**ASSIGNED TASK:**
From the items below, reproduce word for word the lines starting with the one containing "Eglise romane Saint-Pons" and going on through the one containing "Plus d'infos ?".

**SOURCE MATERIAL:**
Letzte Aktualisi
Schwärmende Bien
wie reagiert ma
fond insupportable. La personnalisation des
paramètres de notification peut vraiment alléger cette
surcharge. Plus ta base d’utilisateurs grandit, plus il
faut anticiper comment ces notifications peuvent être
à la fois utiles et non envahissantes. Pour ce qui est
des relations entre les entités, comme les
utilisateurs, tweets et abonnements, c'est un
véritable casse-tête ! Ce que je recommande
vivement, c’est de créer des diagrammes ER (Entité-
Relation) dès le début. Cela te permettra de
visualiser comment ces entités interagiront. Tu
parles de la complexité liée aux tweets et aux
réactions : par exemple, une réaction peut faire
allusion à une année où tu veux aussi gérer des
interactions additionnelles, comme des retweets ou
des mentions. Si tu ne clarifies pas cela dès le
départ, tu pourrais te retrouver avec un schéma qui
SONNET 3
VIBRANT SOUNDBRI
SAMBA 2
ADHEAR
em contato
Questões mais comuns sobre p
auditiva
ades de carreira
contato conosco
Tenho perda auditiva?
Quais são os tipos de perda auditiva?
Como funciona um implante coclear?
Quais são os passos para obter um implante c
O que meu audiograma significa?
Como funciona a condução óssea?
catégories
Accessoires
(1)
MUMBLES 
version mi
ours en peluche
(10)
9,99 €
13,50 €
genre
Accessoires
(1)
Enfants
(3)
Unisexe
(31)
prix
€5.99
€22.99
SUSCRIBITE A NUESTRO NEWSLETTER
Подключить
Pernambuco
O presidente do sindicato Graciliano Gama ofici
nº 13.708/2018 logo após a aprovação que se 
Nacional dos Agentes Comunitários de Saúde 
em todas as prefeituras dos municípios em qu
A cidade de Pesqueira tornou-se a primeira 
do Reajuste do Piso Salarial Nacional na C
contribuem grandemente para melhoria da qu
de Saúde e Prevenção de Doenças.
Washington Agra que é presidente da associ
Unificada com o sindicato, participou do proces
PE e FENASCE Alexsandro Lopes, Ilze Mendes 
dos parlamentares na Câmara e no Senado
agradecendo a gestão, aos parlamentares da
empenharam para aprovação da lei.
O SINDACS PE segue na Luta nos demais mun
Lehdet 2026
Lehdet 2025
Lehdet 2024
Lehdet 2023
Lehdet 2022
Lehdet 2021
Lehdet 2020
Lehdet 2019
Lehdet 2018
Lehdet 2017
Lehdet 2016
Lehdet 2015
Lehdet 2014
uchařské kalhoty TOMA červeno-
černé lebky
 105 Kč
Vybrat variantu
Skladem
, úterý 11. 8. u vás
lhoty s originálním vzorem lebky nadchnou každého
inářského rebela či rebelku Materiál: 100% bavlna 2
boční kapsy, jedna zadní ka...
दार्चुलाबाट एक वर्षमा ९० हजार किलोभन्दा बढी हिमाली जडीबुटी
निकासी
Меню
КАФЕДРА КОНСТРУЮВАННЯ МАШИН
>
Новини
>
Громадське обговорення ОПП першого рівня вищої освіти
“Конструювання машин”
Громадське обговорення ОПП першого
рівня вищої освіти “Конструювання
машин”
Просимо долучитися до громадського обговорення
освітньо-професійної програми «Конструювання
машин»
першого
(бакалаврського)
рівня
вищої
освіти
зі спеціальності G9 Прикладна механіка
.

* * *

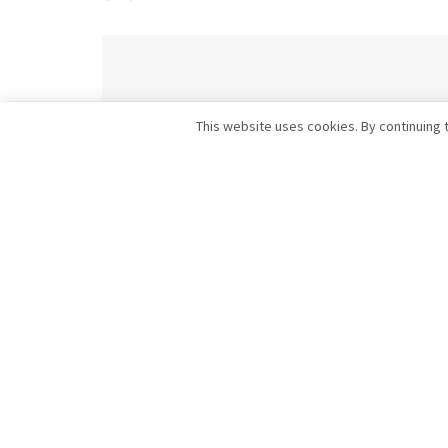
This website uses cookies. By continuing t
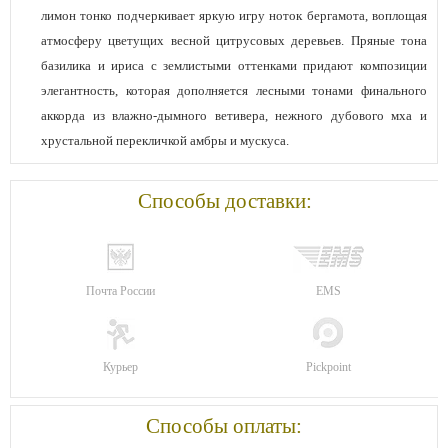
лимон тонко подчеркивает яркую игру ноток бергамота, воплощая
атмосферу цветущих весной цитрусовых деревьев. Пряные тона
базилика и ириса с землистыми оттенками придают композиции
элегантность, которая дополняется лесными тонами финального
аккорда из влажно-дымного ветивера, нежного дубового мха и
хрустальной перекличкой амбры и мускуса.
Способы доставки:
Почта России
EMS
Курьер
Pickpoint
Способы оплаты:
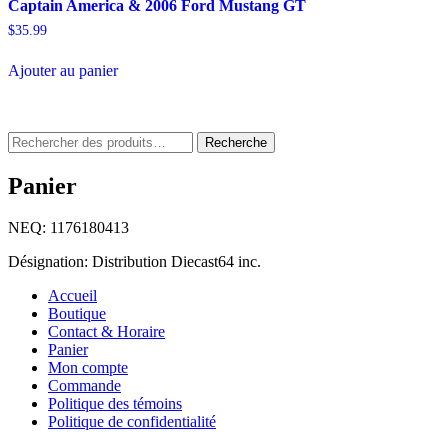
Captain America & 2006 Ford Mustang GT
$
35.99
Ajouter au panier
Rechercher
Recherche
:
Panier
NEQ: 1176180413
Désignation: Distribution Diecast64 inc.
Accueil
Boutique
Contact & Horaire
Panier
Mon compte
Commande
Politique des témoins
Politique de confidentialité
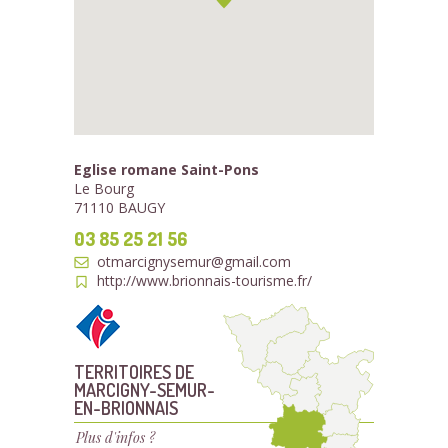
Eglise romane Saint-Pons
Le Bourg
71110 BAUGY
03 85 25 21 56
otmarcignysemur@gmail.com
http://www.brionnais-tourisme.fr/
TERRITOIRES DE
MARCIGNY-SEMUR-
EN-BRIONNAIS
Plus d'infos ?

**ANSWER TO THIS PROBLEM:**
Eglise romane Saint-Pons
Le Bourg
71110 BAUGY
03 85 25 21 56
otmarcignysemur@gmail.com
http://www.brionnais-tourisme.fr/
TERRITOIRES DE
MARCIGNY-SEMUR-
EN-BRIONNAIS
Plus d'infos ?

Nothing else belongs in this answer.